Today, he’s finishing his MD-PhD at Yale Medical School in the lab of Dr. Mustafa Khokha, who did his postdoc at the Harland lab. Both Khokha and Harland have been invaluable mentors, Bhattacharya says. “They’ve consistently pushed me to do the things that will advance my own path,” he says. “Without them, I simply wouldn’t be where I am today.”

Again, the interest in engagement has prompted him to get involved beyond his own studies. With the dean and another student he helped create the first course of the medical school’s new curriculum, one that teaches themes he’d originally learned at Berkeley. “We take all 100 incoming students on public transportation to homeless shelters and the veterans’ hospital,” he explains. “We also have the students shadow not just doctors but the nurses, chaplains, social workers, and other staff.”

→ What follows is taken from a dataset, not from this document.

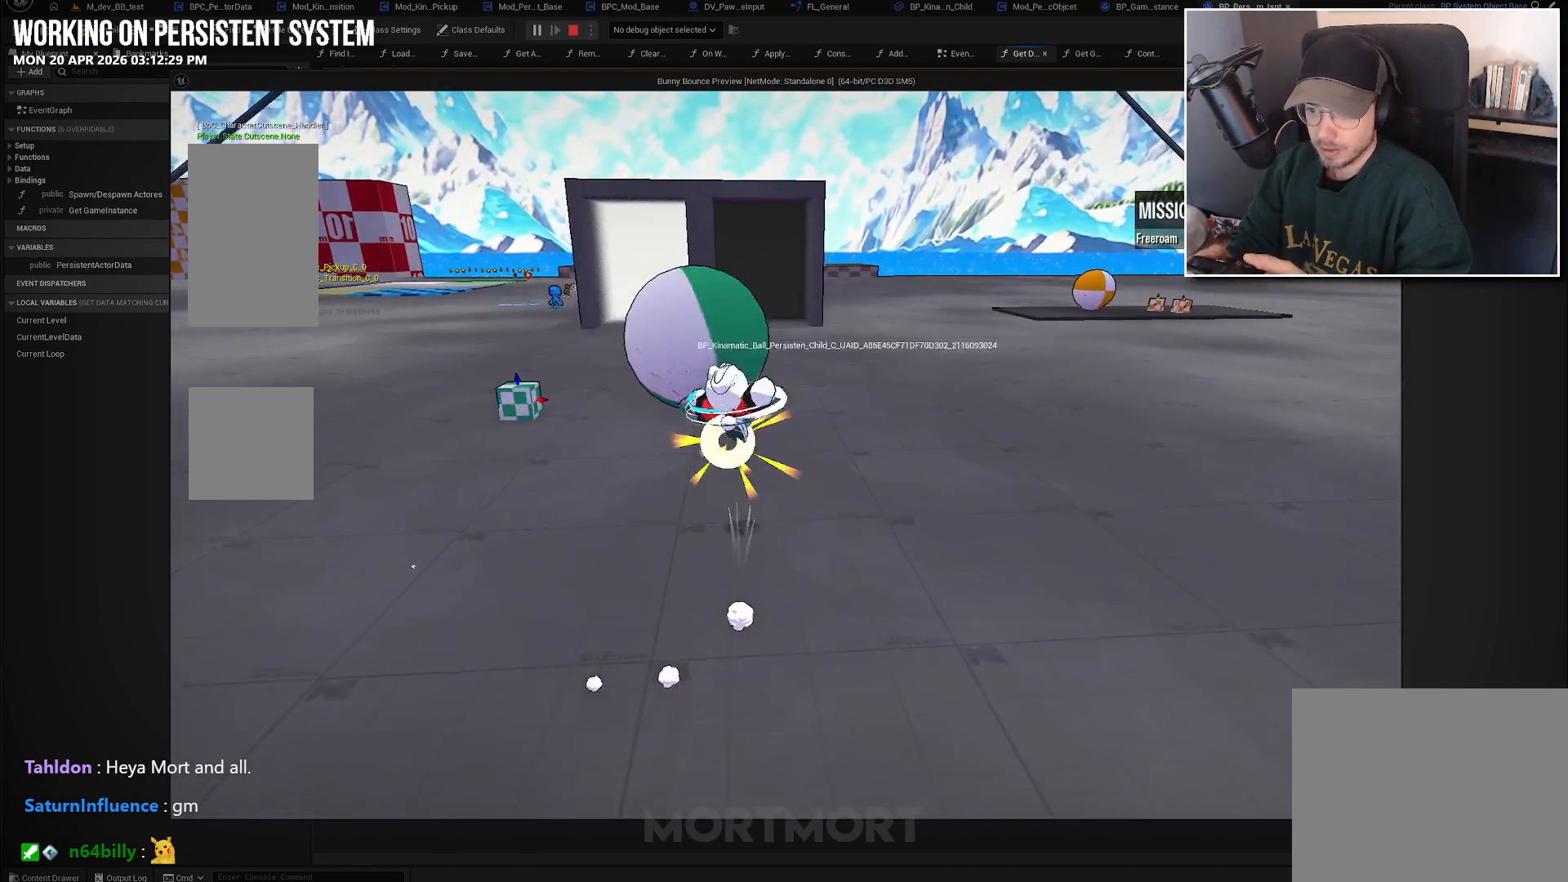
{"buttons": [], "left_stick": "up", "right_stick": "center", "events": []}
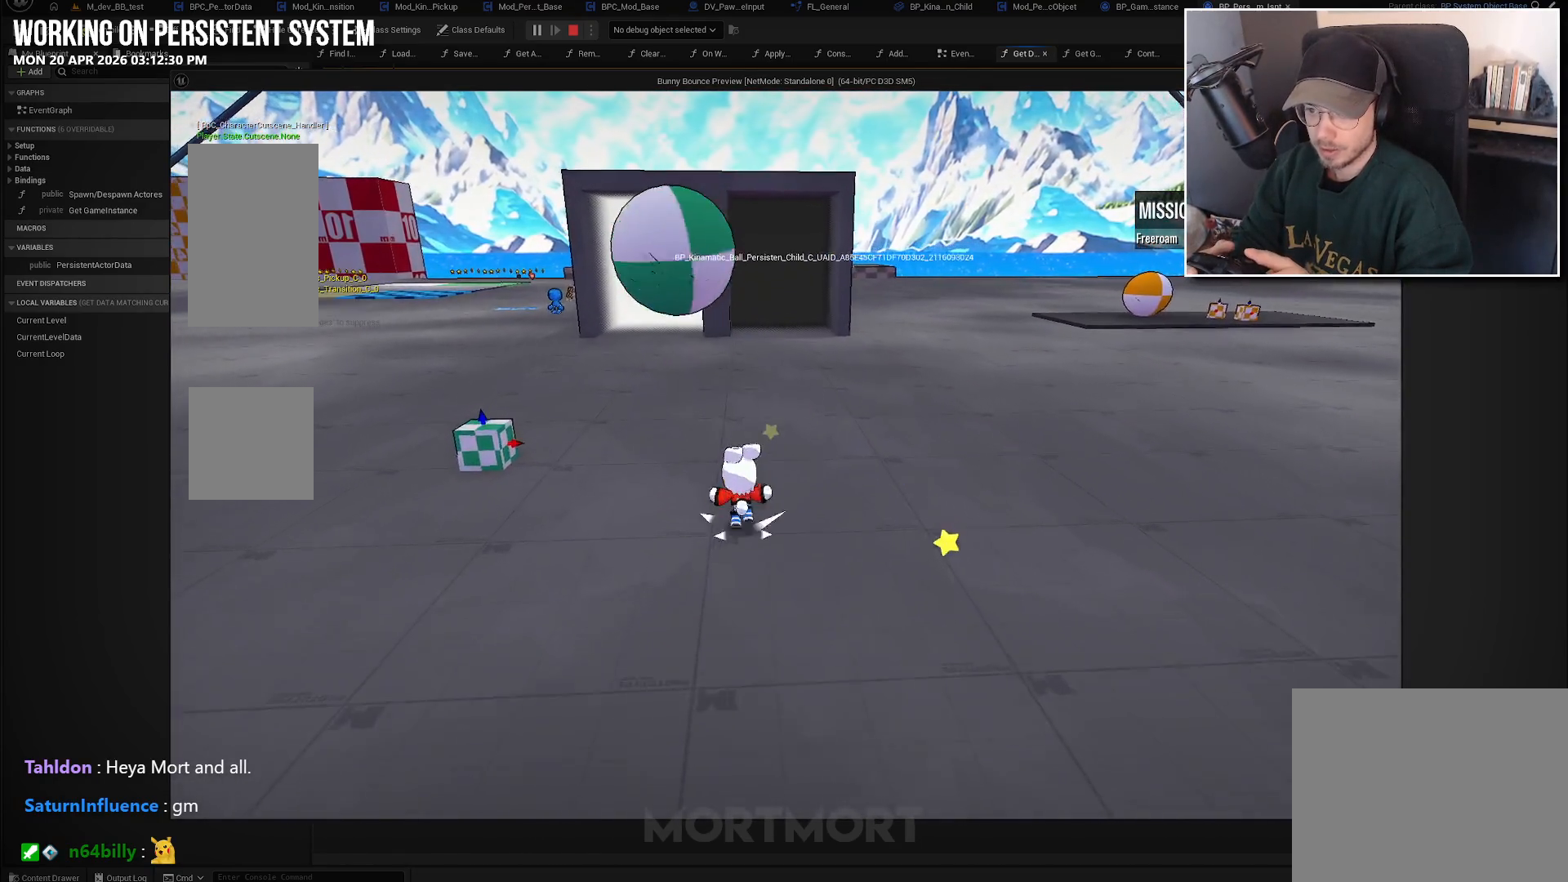
{"buttons": [], "left_stick": "up", "right_stick": "center", "events": []}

Once he graduates in the spring of 2018, Bhattacharya will do his residency at an academic hospital like UCSF or Harvard. In the meantime, he hasn’t forgotten his Berkeley roots. Whenever he comes to campus, he tries be a “peer advocate” at MCB. He wants to help those coming up behind him to find the same success and joy that he has — from the lab to the broader community.